A black Liberian college professor who had formally been denied tenure by a Delaware state college's board of trustees in March, 1974, immediately filed a grievance with the board's grievance committee. During the pendency of the grievance, the college, in June, 1974, offered the professor a one-year "terminal" contract to expire in June, 1975. Following the professor's acceptance of this contract, the board of trustees notified him in September, 1974 that his grievance had been denied. In April, 1975--following a waiver of primary jurisdiction by the appropriate state fair employment practices agency--the Equal Employment Opportunity Commission accepted a complaint from the professor, and, after a lapse of over two years, the EEOC issued a "right to sue" letter in September, 1977. The professor then commenced an action in the United States District Court for the District of Delaware, claiming, among other things, that the college had discriminated against him on the basis of his national origin in violation of Title VII of the Civil Rights Act of 1964. The District Court sustained the college's motion to dismiss both claims as untimely, concluding that the only unlawful employment practice alleged by the professor was the college's decision to deny him tenure, and that the limitations period for both claims had therefore commenced to run by June, 1974 when the professor was notified that he would be offered the one-year "terminal" contract. The District Court pointed out that the Title VII claim was not timely because, pursuant to 42 USCS 2000e-5(e), the professor was required to file a complaint with the EEOC within 180 days of the "alleged unlawful employment practice." Similarly, the District Court reasoned that the 1981 claim was not timely because the professor's lawsuit had not been filed within the three years required by the applicable Delaware statute of limitations, which is adopted in 1981 actions. The United States Court of Appeals for the Third Circuit reversed, ruling that the claims were not untimely, since the limitations periods for both claims did not commence to run until the professor's "terminal" contract expired in June, 1975
Were the professor’s Title VII and § 1981 claims untimely?

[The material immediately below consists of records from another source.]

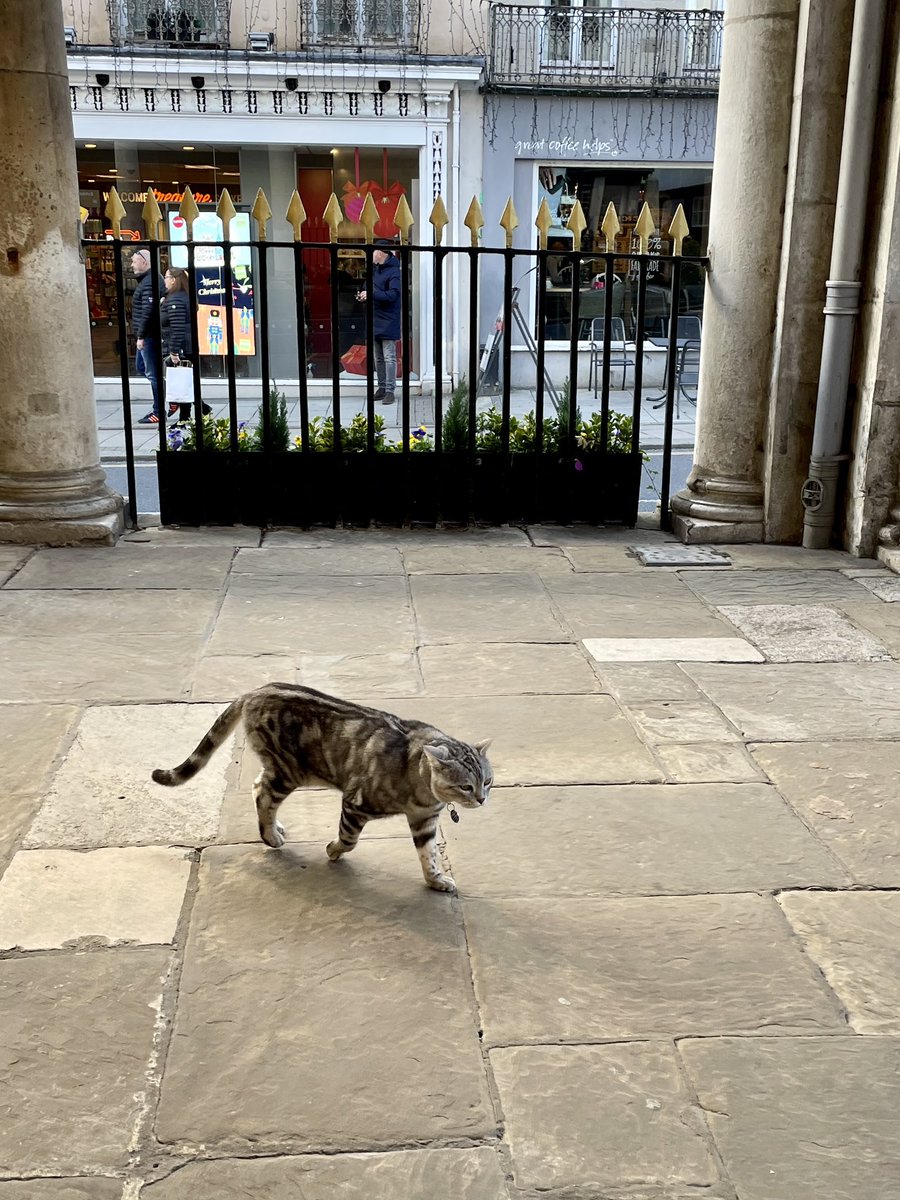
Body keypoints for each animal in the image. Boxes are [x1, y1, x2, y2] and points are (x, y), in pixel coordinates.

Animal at [153, 686, 494, 892]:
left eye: (487, 782)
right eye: (465, 785)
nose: (481, 799)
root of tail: (254, 692)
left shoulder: (424, 820)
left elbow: (429, 854)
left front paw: (435, 880)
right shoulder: (356, 802)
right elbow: (349, 839)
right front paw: (333, 850)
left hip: (281, 769)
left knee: (257, 786)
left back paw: (274, 828)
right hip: (289, 771)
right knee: (263, 794)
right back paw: (270, 836)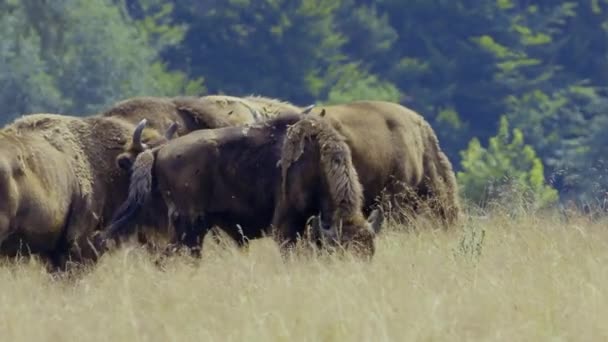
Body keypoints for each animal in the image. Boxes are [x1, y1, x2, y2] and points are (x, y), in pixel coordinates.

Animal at [97, 113, 380, 258]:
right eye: (342, 253)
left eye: (371, 253)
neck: (314, 161)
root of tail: (159, 152)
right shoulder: (286, 226)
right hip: (188, 225)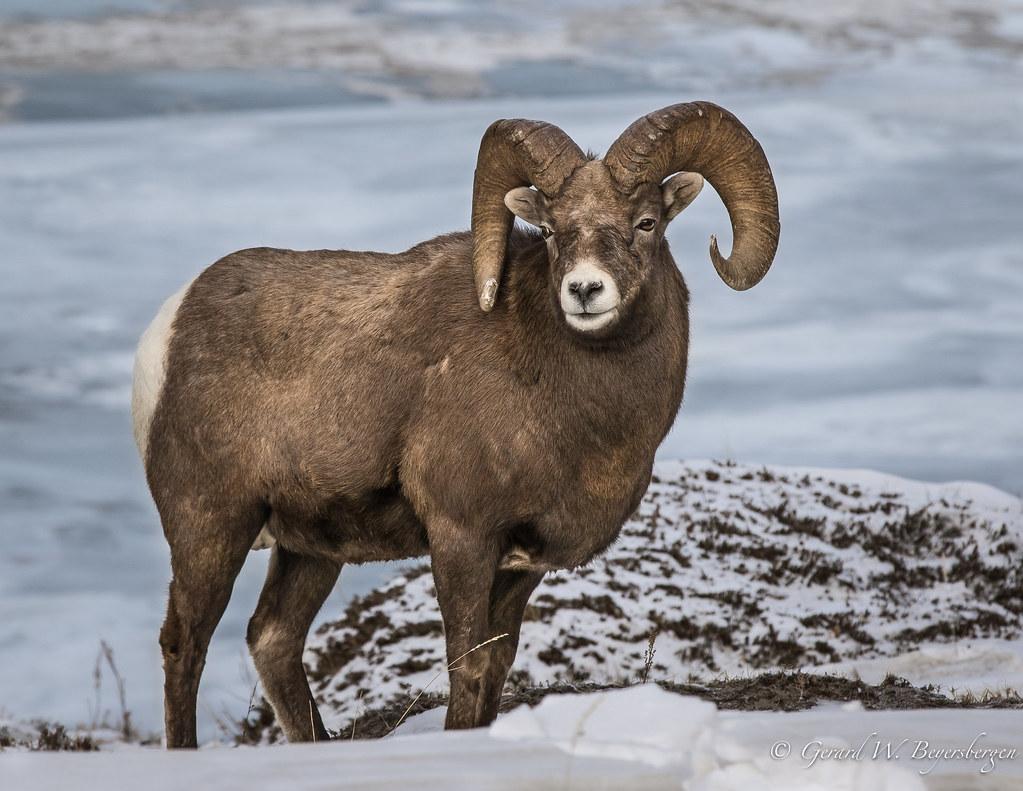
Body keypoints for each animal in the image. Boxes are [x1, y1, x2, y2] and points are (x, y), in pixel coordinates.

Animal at [131, 101, 780, 748]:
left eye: (646, 222)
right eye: (552, 231)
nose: (585, 291)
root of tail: (168, 328)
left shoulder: (520, 568)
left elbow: (497, 663)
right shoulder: (461, 538)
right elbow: (466, 664)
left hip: (310, 548)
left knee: (273, 639)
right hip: (211, 524)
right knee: (185, 644)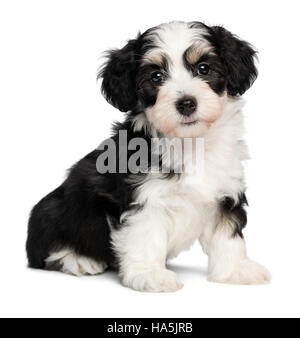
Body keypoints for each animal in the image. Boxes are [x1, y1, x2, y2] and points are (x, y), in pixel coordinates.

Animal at [25, 21, 270, 292]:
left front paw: (235, 270)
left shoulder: (225, 191)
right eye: (156, 77)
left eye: (203, 68)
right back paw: (78, 260)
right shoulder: (142, 197)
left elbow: (227, 235)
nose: (187, 103)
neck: (190, 143)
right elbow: (146, 236)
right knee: (47, 248)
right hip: (53, 211)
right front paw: (150, 274)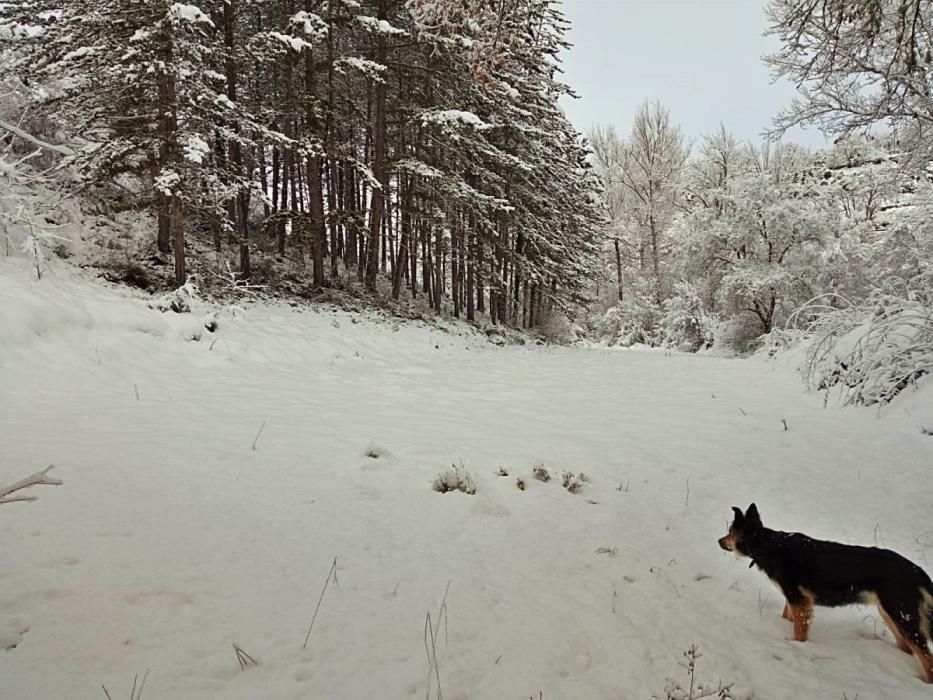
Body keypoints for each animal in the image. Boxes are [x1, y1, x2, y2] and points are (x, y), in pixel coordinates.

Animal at [720, 504, 932, 684]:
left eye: (730, 533)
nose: (718, 541)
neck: (765, 544)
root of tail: (917, 571)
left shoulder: (800, 602)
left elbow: (799, 634)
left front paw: (798, 648)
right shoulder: (794, 600)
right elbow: (787, 616)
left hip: (902, 617)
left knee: (927, 658)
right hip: (891, 615)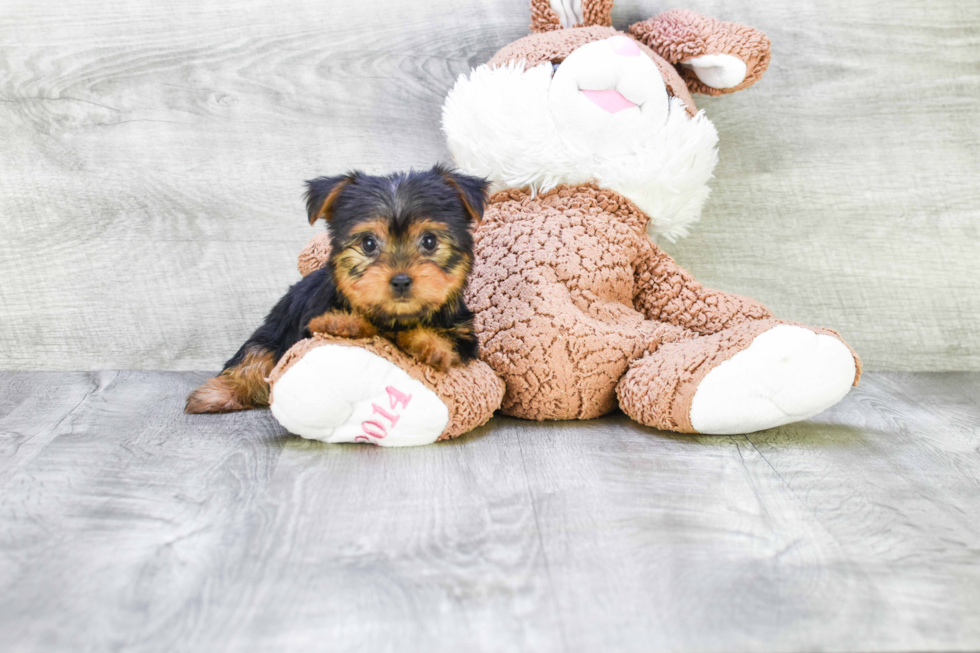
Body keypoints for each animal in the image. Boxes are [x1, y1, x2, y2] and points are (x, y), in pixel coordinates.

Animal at [185, 166, 490, 416]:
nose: (401, 280)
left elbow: (447, 340)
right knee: (254, 357)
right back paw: (213, 395)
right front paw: (342, 322)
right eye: (368, 243)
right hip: (274, 329)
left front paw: (430, 344)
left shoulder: (464, 334)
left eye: (429, 241)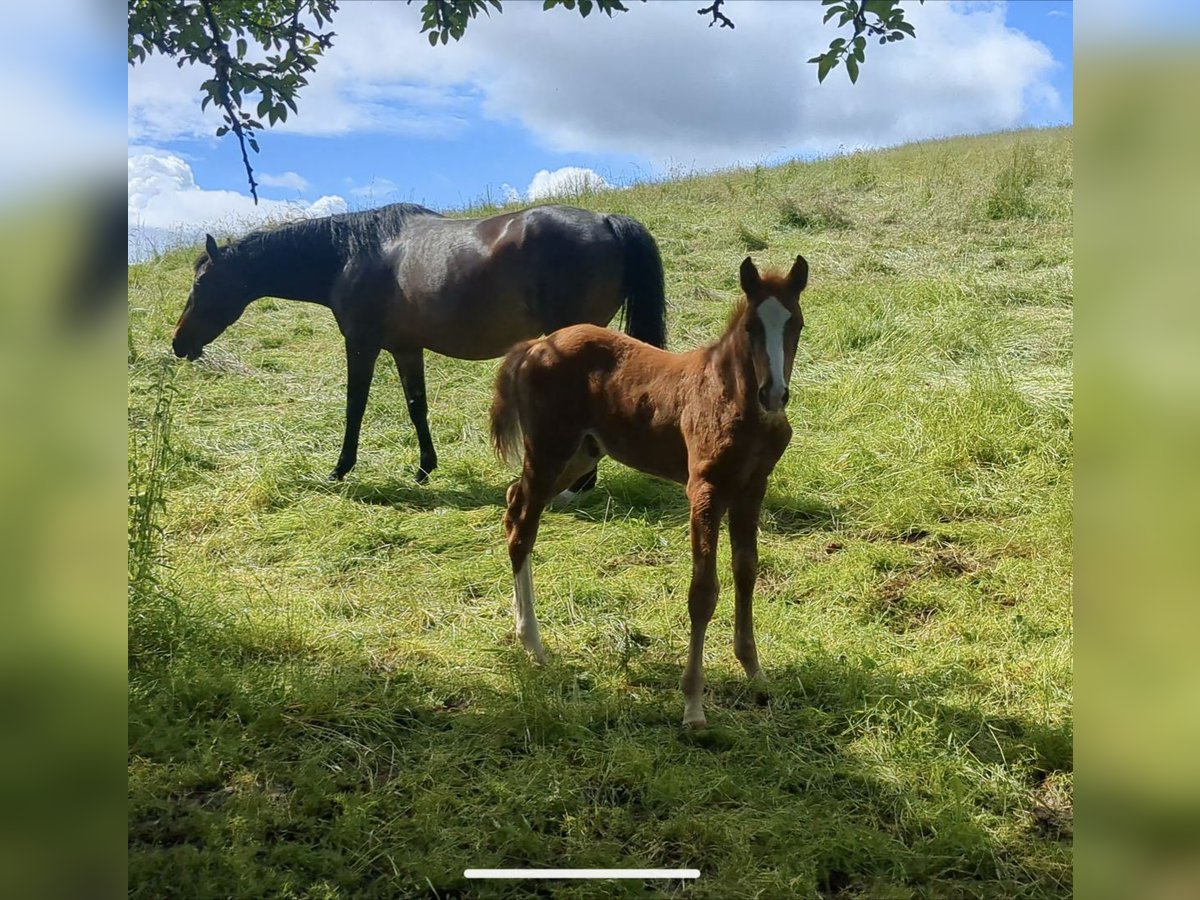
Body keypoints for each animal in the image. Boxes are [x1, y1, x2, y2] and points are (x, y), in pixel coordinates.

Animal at [174, 202, 672, 487]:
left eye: (200, 285)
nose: (179, 343)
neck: (349, 255)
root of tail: (606, 220)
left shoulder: (362, 344)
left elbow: (355, 406)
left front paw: (340, 468)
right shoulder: (406, 349)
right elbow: (417, 406)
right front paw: (424, 468)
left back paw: (578, 484)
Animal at [492, 255, 811, 734]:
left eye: (797, 323)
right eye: (752, 326)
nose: (773, 393)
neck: (733, 398)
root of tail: (534, 345)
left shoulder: (752, 487)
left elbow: (746, 572)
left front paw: (755, 673)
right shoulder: (704, 490)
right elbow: (703, 591)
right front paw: (693, 705)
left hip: (580, 457)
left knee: (514, 504)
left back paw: (524, 634)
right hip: (550, 450)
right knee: (523, 528)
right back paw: (534, 644)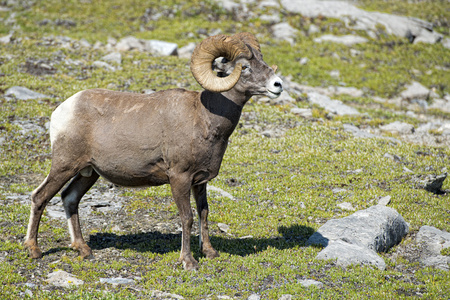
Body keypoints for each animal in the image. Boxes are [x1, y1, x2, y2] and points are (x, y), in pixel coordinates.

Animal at [23, 32, 282, 270]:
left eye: (262, 60)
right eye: (244, 66)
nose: (277, 85)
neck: (205, 118)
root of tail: (63, 109)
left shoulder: (200, 181)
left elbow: (204, 213)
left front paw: (209, 253)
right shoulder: (179, 178)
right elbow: (187, 218)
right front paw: (188, 262)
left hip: (89, 172)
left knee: (70, 198)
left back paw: (83, 250)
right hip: (64, 166)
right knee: (40, 197)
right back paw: (34, 250)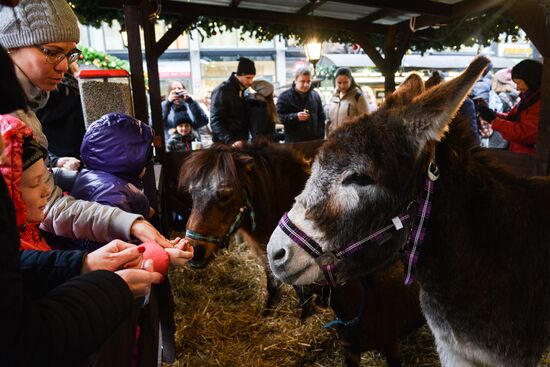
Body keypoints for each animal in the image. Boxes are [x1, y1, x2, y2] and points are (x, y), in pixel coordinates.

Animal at [180, 142, 320, 320]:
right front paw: (267, 313)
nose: (195, 252)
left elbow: (302, 288)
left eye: (226, 195)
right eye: (192, 193)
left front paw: (306, 317)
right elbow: (272, 284)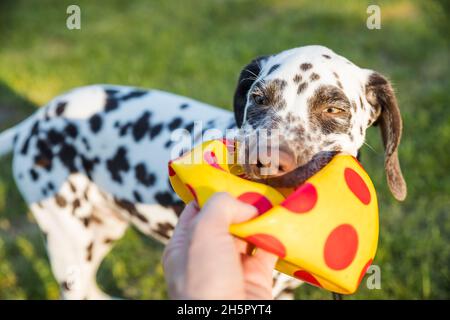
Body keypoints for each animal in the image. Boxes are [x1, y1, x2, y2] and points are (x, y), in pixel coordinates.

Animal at [0, 45, 408, 300]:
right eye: (258, 98)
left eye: (334, 109)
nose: (266, 160)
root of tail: (35, 121)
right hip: (68, 242)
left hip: (102, 231)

On certiorari, the United States Supreme Court reversed and remanded, holding that the college professor failed to comply with either the 180-day limitations period applicable to the filing of an EEOC complaint or with the three-year limitations period applicable to the action under 42 USCS 1981, since the only discrimination allegedly occurred, and the limitations periods therefore commenced, at the time the tenure decision was made and communicated to the professor regardless of the fact that the effects of the tenure denial, such as the actual loss of teaching position, did not occur until later, the proper focus being upon the time of the discriminatory act, not upon the time at which the consequences of the act became most painful, and accordingly. The Court further held that the limitations periods commenced to run no later than June, 1974, the date on which the college's board of trustees clearly established its official position and notified the professor that he would be offered the one year "terminal" contract, and not--under the theory that discrimination not only motivated the tenure denial, but also the actual termination of employment--on the professor's final date of employment in June, 1975, nor in September, 1974, the date on which the grievance filed by the professor regarding tenure denial was officially rejected.